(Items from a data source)
-=-=-=-=-

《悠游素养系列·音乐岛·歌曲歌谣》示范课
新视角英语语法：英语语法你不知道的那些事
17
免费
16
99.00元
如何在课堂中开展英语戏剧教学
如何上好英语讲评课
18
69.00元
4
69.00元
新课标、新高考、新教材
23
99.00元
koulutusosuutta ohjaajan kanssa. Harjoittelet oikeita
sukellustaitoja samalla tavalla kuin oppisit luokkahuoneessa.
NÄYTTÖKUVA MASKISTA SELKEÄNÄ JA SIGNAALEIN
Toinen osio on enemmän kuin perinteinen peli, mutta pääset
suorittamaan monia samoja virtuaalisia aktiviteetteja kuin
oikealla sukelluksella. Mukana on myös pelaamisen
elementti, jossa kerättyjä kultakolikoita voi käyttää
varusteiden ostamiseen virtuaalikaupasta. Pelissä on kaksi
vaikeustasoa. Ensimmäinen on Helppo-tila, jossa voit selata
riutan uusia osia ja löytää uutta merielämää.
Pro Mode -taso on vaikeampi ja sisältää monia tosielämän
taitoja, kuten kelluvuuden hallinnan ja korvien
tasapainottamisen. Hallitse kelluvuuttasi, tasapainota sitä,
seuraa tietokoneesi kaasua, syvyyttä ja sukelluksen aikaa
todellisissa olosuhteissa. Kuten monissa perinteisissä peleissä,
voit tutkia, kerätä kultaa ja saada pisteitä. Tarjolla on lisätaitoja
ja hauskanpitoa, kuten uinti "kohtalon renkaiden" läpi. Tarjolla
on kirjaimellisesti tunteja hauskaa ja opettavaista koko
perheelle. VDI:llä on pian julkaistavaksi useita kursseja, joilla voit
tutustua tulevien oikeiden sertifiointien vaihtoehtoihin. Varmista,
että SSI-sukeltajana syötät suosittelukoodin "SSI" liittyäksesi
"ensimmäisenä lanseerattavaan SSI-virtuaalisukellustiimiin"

-=-=-=-=-

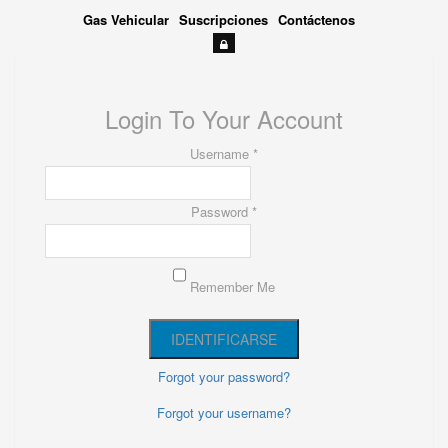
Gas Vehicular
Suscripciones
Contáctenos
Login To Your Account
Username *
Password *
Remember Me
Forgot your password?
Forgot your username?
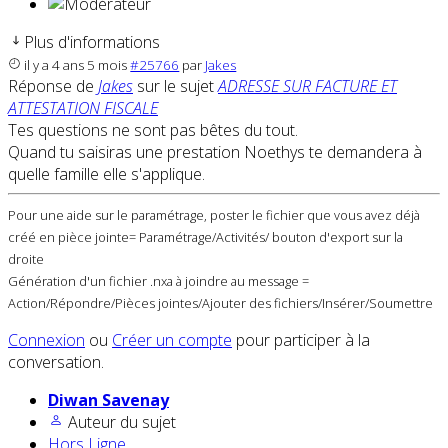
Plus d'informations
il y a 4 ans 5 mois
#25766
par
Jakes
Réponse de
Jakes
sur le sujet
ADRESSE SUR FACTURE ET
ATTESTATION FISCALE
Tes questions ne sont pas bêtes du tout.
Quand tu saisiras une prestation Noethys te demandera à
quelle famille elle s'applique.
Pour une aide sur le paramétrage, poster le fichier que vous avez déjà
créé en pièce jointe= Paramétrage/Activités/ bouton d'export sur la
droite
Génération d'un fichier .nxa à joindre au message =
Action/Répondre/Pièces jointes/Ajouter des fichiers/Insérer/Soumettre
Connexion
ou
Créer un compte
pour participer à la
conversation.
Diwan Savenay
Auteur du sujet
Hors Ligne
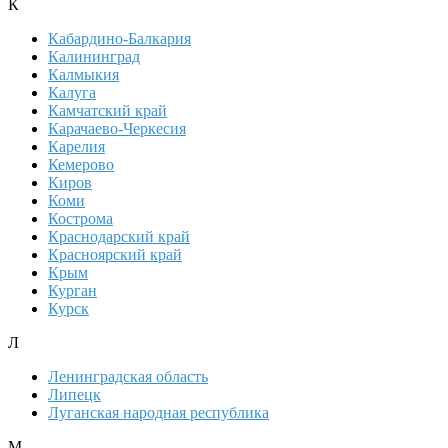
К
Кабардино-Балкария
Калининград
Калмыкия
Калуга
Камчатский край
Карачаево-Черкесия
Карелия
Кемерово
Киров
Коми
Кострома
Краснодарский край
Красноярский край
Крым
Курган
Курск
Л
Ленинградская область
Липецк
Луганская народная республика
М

-=-=-=-=-

Output should consist of the lines above from the one with "Gas Vehicular" down to the one with "Pour une aide", exact and without pictures.

Gas Vehicular
Suscripciones
Contáctenos
Login To Your Account
Username *
Password *
Remember Me
Forgot your password?
Forgot your username?
Plus d'informations
il y a 4 ans 5 mois
#25766
par
Jakes
Réponse de
Jakes
sur le sujet
ADRESSE SUR FACTURE ET
ATTESTATION FISCALE
Tes questions ne sont pas bêtes du tout.
Quand tu saisiras une prestation Noethys te demandera à
quelle famille elle s'applique.
Pour une aide sur le paramétrage, poster le fichier que vous avez déjà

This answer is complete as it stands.